昭和32年は、1月 宗谷が南極に接岸、2月 岸内閣成立、9月 日教組が「勤評反対!」の闘争を(キンピョウハンタイ!といって授業が自習になった記憶があります)、10月 ソ連の人工衛星打ち上げ成功の年であり、四日市では、9月14日から1週間、市制60周年記念行事が行われ、大協石油が浜町の東洋紡績跡地に竣工した年でありました。
漫画界では、水木しげるが、紙芝居作家から漫画家へ転身、はじめて兎月書房から『ロケットマン』を出しました。東京に第2の月が現われ、宇宙生物に乗っ取られた博士が怪獣に変身、最後は水爆で葬られるというSF活劇でした。
貸本業界では「母恋もの」が流行っていたが、牧美也子は巧みなストーリー展開とデッサン力のすぐれた作品で登場しました。

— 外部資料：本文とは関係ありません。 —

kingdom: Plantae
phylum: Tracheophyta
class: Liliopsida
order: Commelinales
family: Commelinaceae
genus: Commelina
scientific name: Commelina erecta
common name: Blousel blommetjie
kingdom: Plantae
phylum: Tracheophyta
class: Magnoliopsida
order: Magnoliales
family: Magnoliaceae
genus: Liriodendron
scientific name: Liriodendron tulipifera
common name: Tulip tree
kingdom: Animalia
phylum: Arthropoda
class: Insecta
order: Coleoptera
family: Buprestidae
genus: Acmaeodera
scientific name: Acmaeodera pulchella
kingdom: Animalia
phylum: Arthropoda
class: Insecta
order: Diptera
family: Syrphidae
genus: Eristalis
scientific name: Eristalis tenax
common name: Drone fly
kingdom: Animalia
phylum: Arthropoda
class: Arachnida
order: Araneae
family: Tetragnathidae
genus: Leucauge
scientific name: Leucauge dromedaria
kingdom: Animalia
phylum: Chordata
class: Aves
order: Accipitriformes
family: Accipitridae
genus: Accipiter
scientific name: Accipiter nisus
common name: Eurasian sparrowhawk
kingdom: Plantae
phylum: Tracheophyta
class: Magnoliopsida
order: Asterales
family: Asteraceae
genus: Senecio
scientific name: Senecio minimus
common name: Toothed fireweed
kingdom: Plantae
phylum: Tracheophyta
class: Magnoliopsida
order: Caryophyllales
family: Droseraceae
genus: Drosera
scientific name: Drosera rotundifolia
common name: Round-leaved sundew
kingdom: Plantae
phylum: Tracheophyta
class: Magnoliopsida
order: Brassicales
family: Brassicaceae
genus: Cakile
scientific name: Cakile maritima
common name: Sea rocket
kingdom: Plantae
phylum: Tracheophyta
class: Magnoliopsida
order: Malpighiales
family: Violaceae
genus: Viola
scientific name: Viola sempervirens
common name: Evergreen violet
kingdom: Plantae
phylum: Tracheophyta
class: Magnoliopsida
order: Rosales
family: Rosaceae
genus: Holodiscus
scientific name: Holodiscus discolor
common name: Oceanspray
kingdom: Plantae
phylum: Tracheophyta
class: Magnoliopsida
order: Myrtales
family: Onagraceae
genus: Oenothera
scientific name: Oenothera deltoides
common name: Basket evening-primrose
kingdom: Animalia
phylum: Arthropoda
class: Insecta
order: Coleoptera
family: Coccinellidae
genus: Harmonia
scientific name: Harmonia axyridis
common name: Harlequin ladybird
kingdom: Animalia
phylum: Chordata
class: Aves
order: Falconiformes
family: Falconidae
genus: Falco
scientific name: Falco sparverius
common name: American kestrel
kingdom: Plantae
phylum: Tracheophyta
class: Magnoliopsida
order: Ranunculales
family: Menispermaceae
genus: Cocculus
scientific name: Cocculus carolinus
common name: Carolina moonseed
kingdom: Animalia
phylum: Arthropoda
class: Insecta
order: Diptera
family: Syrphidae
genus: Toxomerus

雑誌「少女」12月号には『白いバレエ靴』でデビューしている。
まんだらけオークションより「母恋ワルツ」の一部を見ることができます
東光堂/牧美也子「母恋ワルツ」 (mandarake.co.jp)
京都精華大学国際漫画研究センターのホームページより
牧 美也子 | 原画’プロジェクト | 京都精華大学国際マンガ研究センター (imrc.jp)
『赤胴鈴之助』は福井栄一(急死)から、武内つなよしが引き継いだ。必殺技“真空切り”を登場させた熱血武道漫画です。GHQの統制で禁止されていたチャンバラものが昭和26年の対日講和条約で解禁され、『赤胴鈴之助』もラジオ、映画、テレビで大ヒットしました。
水木しげると同じ、紙芝居作家から転身した白土三平も、巴出版から『こがらし剣士』でデビューを果たしています。のちの白土三平とは全く違った画風である。
貸本漫画界で“戦記物”が流行、ヒモトタロウは戦争のカッコよさをマンガで表現した。
これに対し水木しげるは後に、自分の戦争体験から『総員玉砕せよ!』などを発表し、戦争の悲惨さを訴えた。
昭和10年頃、日本製ミッキーマウスが次々と現れたが、トモブック社から「ディズニーブック」として『謎の河』が出版されている。
山川惣治は、戦前紙芝居で人気だった『少年王者』を絵物語バージョンで出版、ジャングルの孤児だった少年が“王者”と成長する物語で、当時の少年たちを勇気づけ熱狂させた。
(戦後一時期、当店の裏角に“白揚書房”があり、店内左奥の棚に並んでいた山川惣治の“ジャングルもの”を見て、絵の細かさと文字の多さに、これはムツカシイ!と感じたことがありました。)